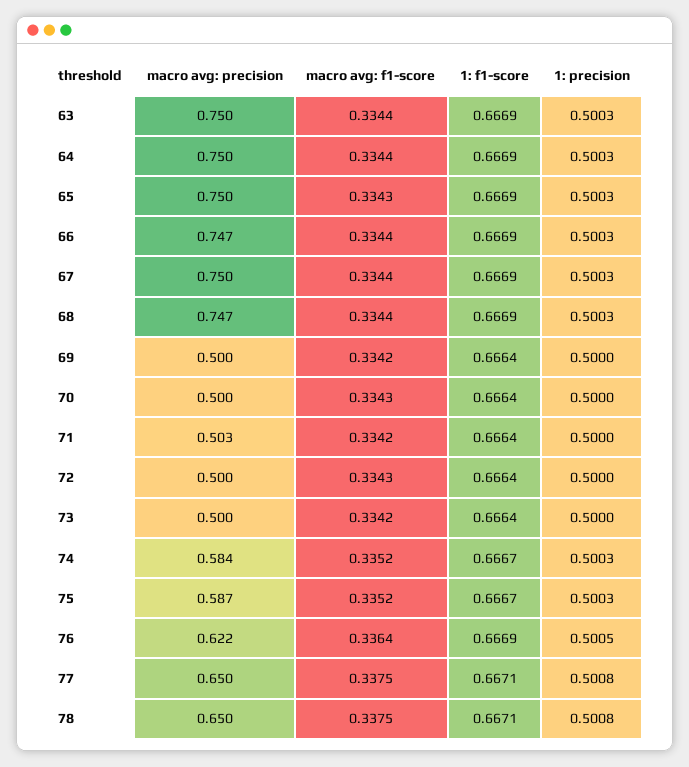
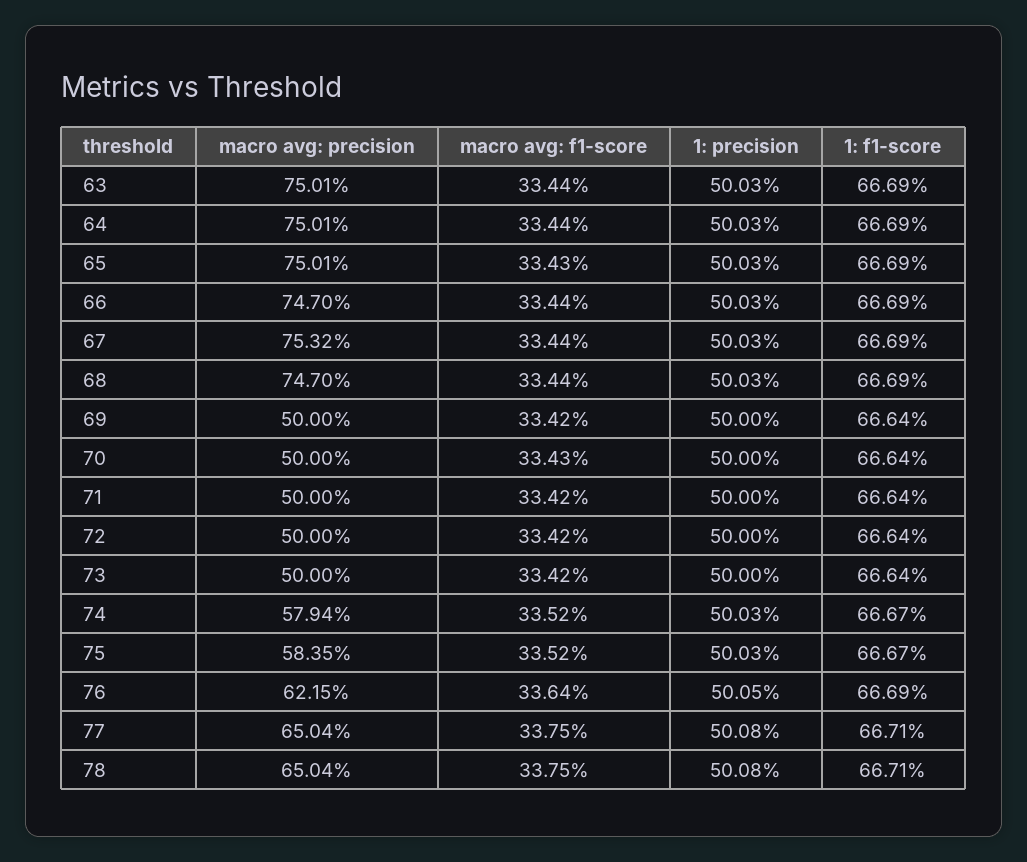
macro avg: precision, 67: 0.75 -> 0.7532
macro avg: precision, 71: 0.503 -> 0.5
macro avg: f1-score, 72: 0.3343 -> 0.3342
macro avg: precision, 74: 0.584 -> 0.5794
macro avg: precision, 75: 0.587 -> 0.5835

• _What to produce_
Return the final stretch of the listing exactly, starting with the line that contains "macro avg: f1-score, 72: 0.3343 -> 0.3342" and ending with the last line.

• _Output for this exercise_
macro avg: f1-score, 72: 0.3343 -> 0.3342
macro avg: precision, 74: 0.584 -> 0.5794
macro avg: precision, 75: 0.587 -> 0.5835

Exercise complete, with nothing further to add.